→ Items listed in a dataset

*** Block opens ***

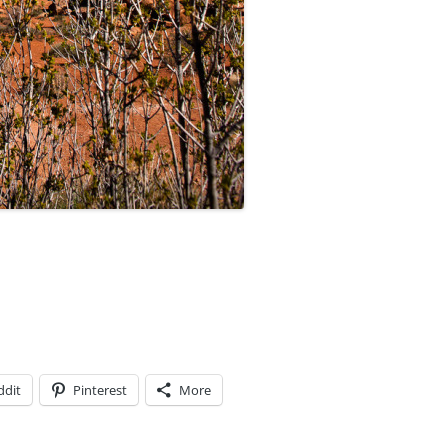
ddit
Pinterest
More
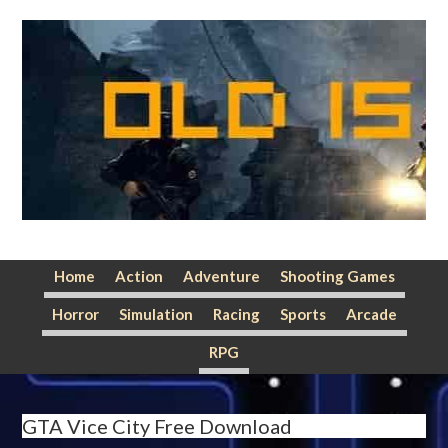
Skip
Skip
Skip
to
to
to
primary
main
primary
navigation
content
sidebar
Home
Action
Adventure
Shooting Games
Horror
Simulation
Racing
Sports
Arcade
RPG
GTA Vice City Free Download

*** Block closes ***

→ Problem details
Pictures do not belong in the copy. Please reproduce the entries above exactly otherwise.

→ Worked solution
ddit
Pinterest
More
Skip
Skip
Skip
to
to
to
primary
main
primary
navigation
content
sidebar
Home
Action
Adventure
Shooting Games
Horror
Simulation
Racing
Sports
Arcade
RPG
GTA Vice City Free Download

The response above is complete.